Hello Everyone
While I'm trying to deep dive into ELK, I followed a video course that is unfortunately outdated...
My ELK version is 8.3.3
However, the lab goal is this:
Use filebeat to parse some apache access logs, send it to Logstash ...use Logstash to learn everything about filtering+ECS and from there ship it to Elasticsearch.
Then, use filebeats default dashboards in Kibana for some basic visualizations of the apache access logs.
Doing so WITHOUT logstash, works fine....but with Logstash, I get a couple of sharding errors when clicking on the default dashbord.
Error Message -> Title:
1 of 3 shards failed
The data you are seeing might be incomplete or wrong.
Error Message Reason:
{
"took": 1,
"timed_out": false,
"_shards": {
"total": 3,
"successful": 2,
"skipped": 2,
"failed": 1,
"failures": [
{
"shard": 0,
"index": "filebeat-8.3.3-2017-09-20",
"node": "eToI6phpReyc43TQRqyOpg",
"reason": {
"type": "illegal_argument_exception",
"reason": "**Text fields are not optimised for operations that require per-document field data like aggregations and sorting, so these operations are disabled by default. Please use a keyword field instead. Alternatively, set fielddata=true on [user_agent.name] in order to load field data by uninverting the inverted index.** Note that this can use significant memory."
}
}
]
},
"hits": {
"total": 0,
"max_score": 0,
"hits": []
}
}
There are multiple pop-ups which complain all about the same problem just for dfferent fields.
What I did:
filebeat setup, yes including all the steps from the manual (multiple times).

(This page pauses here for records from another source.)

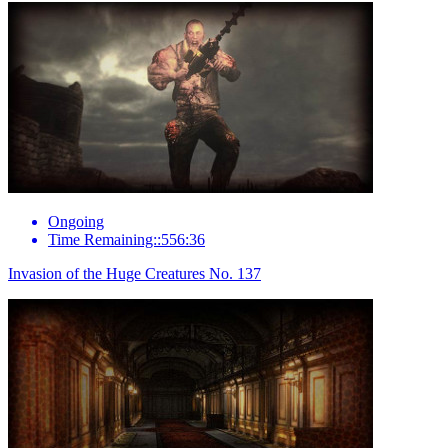
Ongoing
Time Remaining::556:36
Invasion of the Huge Creatures No. 137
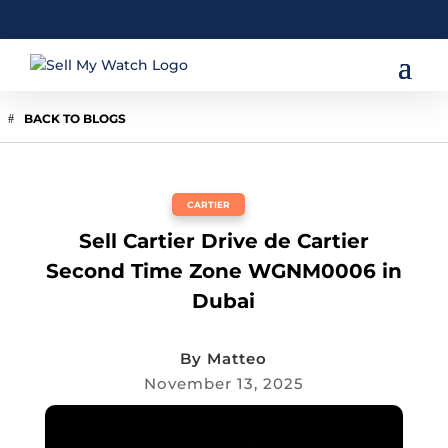
BACK TO BLOGS
CARTIER
Sell Cartier Drive de Cartier
Second Time Zone WGNM0006 in
Dubai
By
Matteo
November 13, 2025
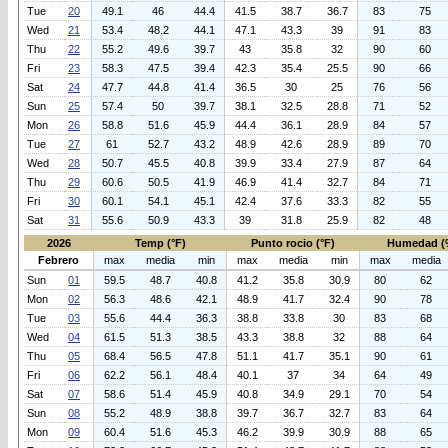
Tue
20
49.1
46
44.4
41.5
38.7
36.7
83
75
Wed
21
53.4
48.2
44.1
47.1
43.3
39
91
83
Thu
22
55.2
49.6
39.7
43
35.8
32
90
60
Fri
23
58.3
47.5
39.4
42.3
35.4
25.5
90
66
Sat
24
47.7
44.8
41.4
36.5
30
25
76
56
Sun
25
57.4
50
39.7
38.1
32.5
28.8
71
52
Mon
26
58.8
51.6
45.9
44.4
36.1
28.9
84
57
Tue
27
61
52.7
43.2
48.9
42.6
28.9
89
70
Wed
28
50.7
45.5
40.8
39.9
33.4
27.9
87
64
Thu
29
60.6
50.5
41.9
46.9
41.4
32.7
84
71
Fri
30
60.1
54.1
45.1
42.4
37.6
33.3
82
55
Sat
31
55.6
50.9
43.3
39
31.8
25.9
82
48
2026
Temp (°F)
Punto rocio (°F)
Humedad (
Febrero
max
media
min
max
media
min
max
media
Sun
01
59.5
48.7
40.8
41.2
35.8
30.9
80
62
Mon
02
56.3
48.6
42.1
48.9
41.7
32.4
90
78
Tue
03
55.6
44.4
36.3
38.8
33.8
30
83
68
Wed
04
61.5
51.3
38.5
43.3
38.8
32
88
64
Thu
05
68.4
56.5
47.8
51.1
41.7
35.1
90
61
Fri
06
62.2
56.1
48.4
40.1
37
34
64
49
Sat
07
58.6
51.4
45.9
40.8
34.9
29.1
70
54
Sun
08
55.2
48.9
38.8
39.7
36.7
32.7
83
64
Mon
09
60.4
51.6
45.3
46.2
39.9
30.9
88
65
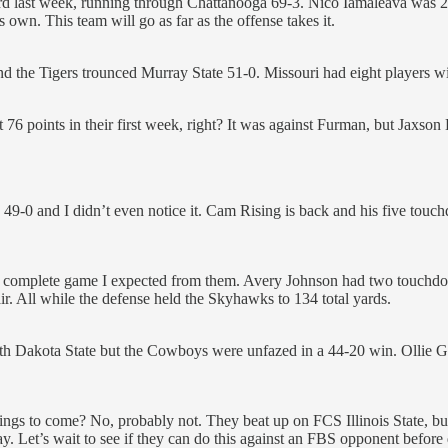
oard last week, running through Chattanooga 69-3. Nico Iamaleava was 
own. This team will go as far as the offense takes it.
the Tigers trounced Murray State 51-0. Missouri had eight players wi
76 points in their first week, right? It was against Furman, but Jaxson
9-0 and I didn’t even notice it. Cam Rising is back and his five touc
e complete game I expected from them. Avery Johnson had two touchdo
r. All while the defense held the Skyhawks to 134 total yards.
 Dakota State but the Cowboys were unfazed in a 44-20 win. Ollie Gord
f things to come? No, probably not. They beat up on FCS Illinois Stat
day. Let’s wait to see if they can do this against an FBS opponent befor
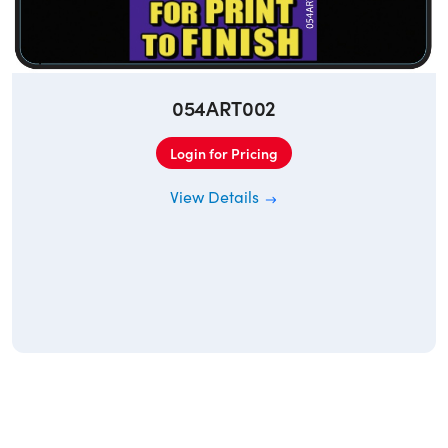
054ART002
Login for Pricing
View Details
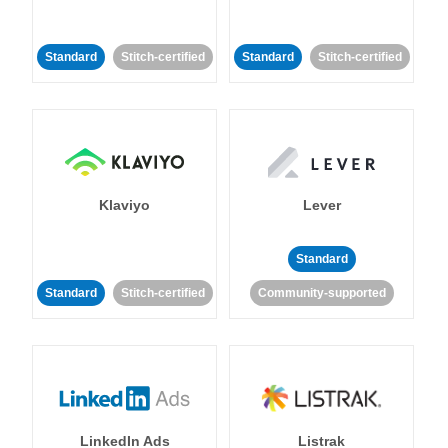
Standard
Stitch-certified
Standard
Stitch-certified
Klaviyo
Lever
Standard
Standard
Stitch-certified
Community-supported
LinkedIn Ads
Listrak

Except (because it wont work):
filebeat setup --pipelines
throws:
Exiting: module apache is configured but has no enabled filesets
and I did not use the metadata condition to use the ingest pipeline based on this metadata:
output {
if [@metadata][pipeline] {
elasticsearch {
hosts => "https://061ab24010a2482e9d64729fdb0fd93a.us-east-1.aws.found.io:9243"
manage_template => false
index => "%{[@metadata][beat]}-%{[@metadata][version]}"
action => "create"
pipeline => "%{[@metadata][pipeline]}"
user => "elastic"
password => "secret"
}
} else {
elasticsearch {
hosts => "https://061ab24010a2482e9d64729fdb0fd93a.us-east-1.aws.found.io:9243"
manage_template => false
index => "%{[@metadata][beat]}-%{[@metadata][version]}"
action => "create"
user => "elastic"
password => "secret"
}
}
}
Deleting and re-creating (automatically) the indices.
What I guess:
I guess the mapping of the Filebeat ingest pipeline and the dashboard fields do not match when uing my Logstash filter (which is based on an outdated video course...).
As far as I understand Filebeat on its own set everything up...even the Index and mapping part...but Logstash ship the data with different datatypes (like text only).
Question:
Is there a way to fix it??? Perhaps a working Logstash filter?
input {
beats {
port => 5044
host => "0.0.0.0"
}
}
filter {
if [event][dataset] != "apache.access" {
drop { }
}
grok {
match => { "[event][original]" => '%{HTTPD_COMBINEDLOG}' }
}
date {
match => [ "timestamp", "dd/MMM/yyyy:HH:mm:ss Z" ]
}
grok {
"match" => {
"[source][address]" => "^(%{IP:[source][ip]}|%{HOSTNAME:[source][domain]})"
}
}
#if "_grokparsefailure" in [tags] {
# drop { }
#}
mutate {
remove_field => [ "log", "input", "service", "host", "ecs", "@version"]
}
mutate {
add_field => { "[event][created]" => "%{@timestamp}" }
}
useragent {
source => "[user_agent][original]"
target => "[user_agent]"
}
geoip {
source => "[source][ip]"
target => "[source][geo]"
}
}
output {
elasticsearch {
hosts => "localhost"
manage_template => false
index => "%{[@metadata][beat]}-%{[@metadata][version]}-%{+YYYY-MM-dd}"
}
stdout {
codec => rubydebug {
metadata => false
}
}
}